The outlook for housing is split, however. Some in the industry predict another sales slide if the tax credit is not renewed and others say there will be a gradual recovery slowed by the usual winter sales malaise.
“We’re going to see another leg down, and if we lose the tax credit it will be a significant leg down,” said John Burns, president of John Burns Real Estate Consulting in Irvine, California.
The main concern is “shadow inventory,” or the stockpiles of homes held by banks or those about to go into foreclosure but yet to be put on the market, he said.
“The one really positive surprise recently has been falling mortgage rates,” and rates at 5 percent or less next year “could definitely help engineer a soft landing,” said Burns.
Another concern is that the first-time buyer credit siphoned demand from next year’s spring sales season, with buyers rushing purchases before the tax incentive disappears.
Existing-home sales in August fell for the first time in four months, but were at the second-highest pace in almost two years.

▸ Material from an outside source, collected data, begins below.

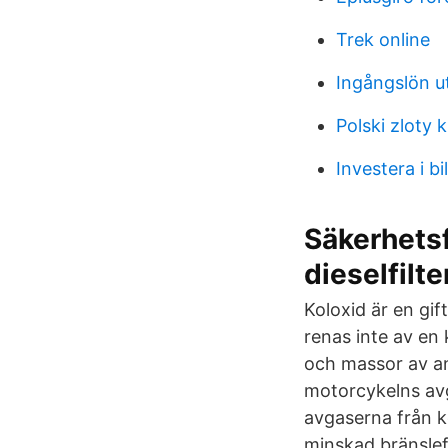
Trek online
Ingångslön u
Polski zloty 
Investera i bi
Säkerhetsfi
dieselfilte
Koloxid är en gif
renas inte av en 
och massor av a
motorcykelns avga
avgaserna från k
minskad bränslef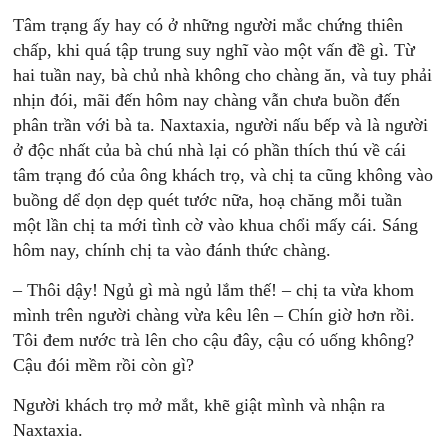
Tâm trạng ấy hay có ở những người mắc chứng thiên
chấp, khi quá tập trung suy nghĩ vào một vấn đề gì. Từ
hai tuần nay, bà chủ nhà không cho chàng ăn, và tuy phải
nhịn đói, mãi đến hôm nay chàng vẫn chưa buồn đến
phân trần với bà ta. Naxtaxia, người nấu bếp và là người
ở độc nhất của bà chú nhà lại có phần thích thú về cái
tâm trạng đó của ông khách trọ, và chị ta cũng không vào
buồng dể dọn dẹp quét tước nữa, hoạ chăng mỗi tuần
một lần chị ta mới tình cờ vào khua chổi mấy cái. Sáng
hôm nay, chính chị ta vào đánh thức chàng.
– Thôi dậy! Ngủ gì mà ngủ lắm thế! – chị ta vừa khom
mình trên người chàng vừa kêu lên – Chín giờ hơn rồi.
Tôi đem nước trà lên cho cậu đây, cậu có uống không?
Cậu đói mềm rồi còn gì?
Người khách trọ mở mắt, khẽ giật mình và nhận ra
Naxtaxia.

Sales of new houses were below forecasts but up in August for the fifth straight month.
Stuart Hoffman, chief economist at PNC Financial Services Group in Pittsburgh, does not expect another leg down in home sales but is not convinced that prices have hit bottom because of the large inventory of unsold homes.
Home prices rose in July for the third straight month, surpassing forecasts and bolstering the case for housing stability, based on the Standard & Poor’s/Case-Shiller indexes reported on Tuesday.
“I’d rather be a home buyer than a seller right now because I still think the odds are in your favor of getting a good deal,” and the freefall in prices is over, Hoffman said.
But caution is advised with the pending demise of the tax credit, rising unemployment and the possibility of more foreclosures, S&P said.
Home prices on average have toppled by more than 32 percent from their peaks in the second quarter of 2006.
“I would definitely characterize it as a slow recovery in housing out of a very deep hole,” said Hoffman. “We’ve gone from the sub-basement to the basement, and maybe we’re going to get to the ground floor on housing by next spring. At least I think the process has begun.”